> GOAL OF THE EXERCISE
Convert the text of the rows below into a JSON list of strings, with one string per line and no blank lines.

===== DATA UNDER STUDY =====

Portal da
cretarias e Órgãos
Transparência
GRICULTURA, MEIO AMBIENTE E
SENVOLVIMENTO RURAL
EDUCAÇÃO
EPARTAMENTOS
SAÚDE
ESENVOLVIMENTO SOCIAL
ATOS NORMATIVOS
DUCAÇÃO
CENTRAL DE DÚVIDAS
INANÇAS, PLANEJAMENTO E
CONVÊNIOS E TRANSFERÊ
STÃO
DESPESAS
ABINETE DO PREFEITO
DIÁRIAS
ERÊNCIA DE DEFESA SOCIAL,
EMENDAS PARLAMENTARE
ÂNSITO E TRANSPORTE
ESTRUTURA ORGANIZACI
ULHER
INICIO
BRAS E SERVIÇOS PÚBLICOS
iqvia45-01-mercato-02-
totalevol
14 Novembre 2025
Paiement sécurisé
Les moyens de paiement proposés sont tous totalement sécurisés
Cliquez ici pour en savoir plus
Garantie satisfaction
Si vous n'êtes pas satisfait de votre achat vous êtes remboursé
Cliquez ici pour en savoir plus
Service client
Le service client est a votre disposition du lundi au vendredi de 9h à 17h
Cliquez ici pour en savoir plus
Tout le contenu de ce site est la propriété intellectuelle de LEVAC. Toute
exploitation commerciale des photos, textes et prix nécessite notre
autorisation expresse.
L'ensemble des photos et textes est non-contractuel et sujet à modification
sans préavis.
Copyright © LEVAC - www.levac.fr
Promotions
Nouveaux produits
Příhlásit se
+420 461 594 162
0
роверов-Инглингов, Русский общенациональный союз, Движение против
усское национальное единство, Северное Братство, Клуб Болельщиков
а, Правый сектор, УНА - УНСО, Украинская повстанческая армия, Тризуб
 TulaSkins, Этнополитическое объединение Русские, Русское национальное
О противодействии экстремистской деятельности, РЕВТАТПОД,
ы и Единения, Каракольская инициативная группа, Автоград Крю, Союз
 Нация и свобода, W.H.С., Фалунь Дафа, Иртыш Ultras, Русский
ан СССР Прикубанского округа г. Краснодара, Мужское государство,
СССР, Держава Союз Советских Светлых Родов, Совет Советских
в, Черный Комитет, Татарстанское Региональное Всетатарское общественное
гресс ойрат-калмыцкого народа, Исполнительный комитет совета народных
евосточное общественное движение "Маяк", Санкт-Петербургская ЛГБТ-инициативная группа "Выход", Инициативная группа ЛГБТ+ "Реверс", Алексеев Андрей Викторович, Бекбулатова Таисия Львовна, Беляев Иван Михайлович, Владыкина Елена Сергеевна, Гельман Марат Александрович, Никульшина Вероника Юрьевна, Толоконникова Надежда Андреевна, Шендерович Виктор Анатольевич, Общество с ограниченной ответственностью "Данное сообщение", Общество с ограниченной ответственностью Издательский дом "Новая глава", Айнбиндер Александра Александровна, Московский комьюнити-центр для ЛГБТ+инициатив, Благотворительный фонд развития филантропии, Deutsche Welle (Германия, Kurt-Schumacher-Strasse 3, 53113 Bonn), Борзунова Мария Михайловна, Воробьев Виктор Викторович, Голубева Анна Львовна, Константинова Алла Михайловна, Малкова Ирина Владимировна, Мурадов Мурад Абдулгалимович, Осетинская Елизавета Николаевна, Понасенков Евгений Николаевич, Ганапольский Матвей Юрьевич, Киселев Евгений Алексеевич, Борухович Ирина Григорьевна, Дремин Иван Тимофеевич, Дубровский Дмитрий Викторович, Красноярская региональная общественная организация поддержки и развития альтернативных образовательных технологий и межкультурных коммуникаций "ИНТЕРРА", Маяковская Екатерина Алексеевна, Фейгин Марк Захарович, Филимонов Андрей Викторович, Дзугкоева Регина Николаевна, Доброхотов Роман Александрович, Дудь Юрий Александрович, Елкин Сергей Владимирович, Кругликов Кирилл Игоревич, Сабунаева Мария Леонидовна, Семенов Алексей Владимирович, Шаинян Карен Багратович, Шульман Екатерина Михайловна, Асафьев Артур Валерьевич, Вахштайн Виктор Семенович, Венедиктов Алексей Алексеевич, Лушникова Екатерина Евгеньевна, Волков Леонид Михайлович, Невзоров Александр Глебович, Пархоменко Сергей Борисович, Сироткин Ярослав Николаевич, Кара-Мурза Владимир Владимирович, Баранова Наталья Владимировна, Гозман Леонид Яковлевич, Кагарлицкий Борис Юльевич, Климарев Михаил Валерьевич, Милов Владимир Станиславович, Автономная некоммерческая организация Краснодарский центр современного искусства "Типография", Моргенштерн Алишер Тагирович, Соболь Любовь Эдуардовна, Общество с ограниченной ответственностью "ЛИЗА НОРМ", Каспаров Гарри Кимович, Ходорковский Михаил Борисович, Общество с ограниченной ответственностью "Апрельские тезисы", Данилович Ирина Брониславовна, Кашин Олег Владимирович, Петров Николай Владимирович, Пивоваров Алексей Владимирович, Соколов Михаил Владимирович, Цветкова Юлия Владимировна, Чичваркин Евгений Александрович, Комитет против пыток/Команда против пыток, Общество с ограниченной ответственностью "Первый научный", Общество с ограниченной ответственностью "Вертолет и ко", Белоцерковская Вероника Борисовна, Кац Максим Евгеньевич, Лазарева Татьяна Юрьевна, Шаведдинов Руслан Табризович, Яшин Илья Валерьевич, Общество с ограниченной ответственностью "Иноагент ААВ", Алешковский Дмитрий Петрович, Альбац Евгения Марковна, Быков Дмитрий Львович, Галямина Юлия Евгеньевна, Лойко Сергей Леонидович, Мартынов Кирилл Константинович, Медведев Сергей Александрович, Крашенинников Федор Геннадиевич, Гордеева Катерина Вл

=====

> YOUR SOLUTION
[
  "Portal da",
  "cretarias e Órgãos",
  "Transparência",
  "GRICULTURA, MEIO AMBIENTE E",
  "SENVOLVIMENTO RURAL",
  "EDUCAÇÃO",
  "EPARTAMENTOS",
  "SAÚDE",
  "ESENVOLVIMENTO SOCIAL",
  "ATOS NORMATIVOS",
  "DUCAÇÃO",
  "CENTRAL DE DÚVIDAS",
  "INANÇAS, PLANEJAMENTO E",
  "CONVÊNIOS E TRANSFERÊ",
  "STÃO",
  "DESPESAS",
  "ABINETE DO PREFEITO",
  "DIÁRIAS",
  "ERÊNCIA DE DEFESA SOCIAL,",
  "EMENDAS PARLAMENTARE",
  "ÂNSITO E TRANSPORTE",
  "ESTRUTURA ORGANIZACI",
  "ULHER",
  "INICIO",
  "BRAS E SERVIÇOS PÚBLICOS",
  "iqvia45-01-mercato-02-",
  "totalevol",
  "14 Novembre 2025",
  "Paiement sécurisé",
  "Les moyens de paiement proposés sont tous totalement sécurisés",
  "Cliquez ici pour en savoir plus",
  "Garantie satisfaction",
  "Si vous n'êtes pas satisfait de votre achat vous êtes remboursé",
  "Cliquez ici pour en savoir plus",
  "Service client",
  "Le service client est a votre disposition du lundi au vendredi de 9h à 17h",
  "Cliquez ici pour en savoir plus",
  "Tout le contenu de ce site est la propriété intellectuelle de LEVAC. Toute",
  "exploitation commerciale des photos, textes et prix nécessite notre",
  "autorisation expresse.",
  "L'ensemble des photos et textes est non-contractuel et sujet à modification",
  "sans préavis.",
  "Copyright © LEVAC - www.levac.fr",
  "Promotions",
  "Nouveaux produits",
  "Příhlásit se",
  "+420 461 594 162",
  "0",
  "роверов-Инглингов, Русский общенациональный союз, Движение против",
  "усское национальное единство, Северное Братство, Клуб Болельщиков",
  "а, Правый сектор, УНА - УНСО, Украинская повстанческая армия, Тризуб",
  " TulaSkins, Этнополитическое объединение Русские, Русское национальное",
  "О противодействии экстремистской деятельности, РЕВТАТПОД,",
  "ы и Единения, Каракольская инициативная группа, Автоград Крю, Союз",
  " Нация и свобода, W.H.С., Фалунь Дафа, Иртыш Ultras, Русский",
  "ан СССР Прикубанского округа г. Краснодара, Мужское государство,",
  "СССР, Держава Союз Советских Светлых Родов, Совет Советских",
  "в, Черный Комитет, Татарстанское Региональное Всетатарское общественное",
  "гресс ойрат-калмыцкого народа, Исполнительный комитет совета народных",
  "евосточное общественное движение \"Маяк\", Санкт-Петербургская ЛГБТ-инициативная группа \"Выход\", Инициативная группа ЛГБТ+ \"Реверс\", Алексеев Андрей Викторович, Бекбулатова Таисия Львовна, Беляев Иван Михайлович, Владыкина Елена Сергеевна, Гельман Марат Александрович, Никульшина Вероника Юрьевна, Толоконникова Надежда Андреевна, Шендерович Виктор Анатольевич, Общество с ограниченной ответственностью \"Данное сообщение\", Общество с ограниченной ответственностью Издательский дом \"Новая глава\", Айнбиндер Александра Александровна, Московский комьюнити-центр для ЛГБТ+инициатив, Благотворительный фонд развития филантропии, Deutsche Welle (Германия, Kurt-Schumacher-Strasse 3, 53113 Bonn), Борзунова Мария Михайловна, Воробьев Виктор Викторович, Голубева Анна Львовна, Константинова Алла Михайловна, Малкова Ирина Владимировна, Мурадов Мурад Абдулгалимович, Осетинская Елизавета Николаевна, Понасенков Евгений Николаевич, Ганапольский Матвей Юрьевич, Киселев Евгений Алексеевич, Борухович Ирина Григорьевна, Дремин Иван Тимофеевич, Дубровский Дмитрий Викторович, Красноярская региональная общественная организация поддержки и развития альтернативных образовательных технологий и межкультурных коммуникаций \"ИНТЕРРА\", Маяковская Екатерина Алексеевна, Фейгин Марк Захарович, Филимонов Андрей Викторович, Дзугкоева Регина Николаевна, Доброхотов Роман Александрович, Дудь Юрий Александрович, Елкин Сергей Владимирович, Кругликов Кирилл Игоревич, Сабунаева Мария Леонидовна, Семенов Алексей Владимирович, Шаинян Карен Багратович, Шульман Екатерина Михайловна, Асафьев Артур Валерьевич, Вахштайн Виктор Семенович, Венедиктов Алексей Алексеевич, Лушникова Екатерина Евгеньевна, Волков Леонид Михайлович, Невзоров Александр Глебович, Пархоменко Сергей Борисович, Сироткин Ярослав Николаевич, Кара-Мурза Владимир Владимирович, Баранова Наталья Владимировна, Гозман Леонид Яковлевич, Кагарлицкий Борис Юльевич, Климарев Михаил Валерьевич, Милов Владимир Станиславович, Автономная некоммерческая организация Краснодарский центр современного искусства \"Типография\", Моргенштерн Алишер Тагирович, Соболь Любовь Эдуардовна, Общество с ограниченной ответственностью \"ЛИЗА НОРМ\", Каспаров Гарри Кимович, Ходорковский Михаил Борисович, Общество с ограниченной ответственностью \"Апрельские тезисы\", Данилович Ирина Брониславовна, Кашин Олег Владимирович, Петров Николай Владимирович, Пивоваров Алексей Владимирович, Соколов Михаил Владимирович, Цветкова Юлия Владимировна, Чичваркин Евгений Александрович, Комитет против пыток/Команда против пыток, Общество с ограниченной ответственностью \"Первый научный\", Общество с ограниченной ответственностью \"Вертолет и ко\", Белоцерковская Вероника Борисовна, Кац Максим Евгеньевич, Лазарева Татьяна Юрьевна, Шаведдинов Руслан Табризович, Яшин Илья Валерьевич, Общество с ограниченной ответственностью \"Иноагент ААВ\", Алешковский Дмитрий Петрович, Альбац Евгения Марковна, Быков Дмитрий Львович, Галямина Юлия Евгеньевна, Лойко Сергей Леонидович, Мартынов Кирилл Константинович, Медведев Сергей Александрович, Крашенинников Федор Геннадиевич, Гордеева Катерина Вл"
]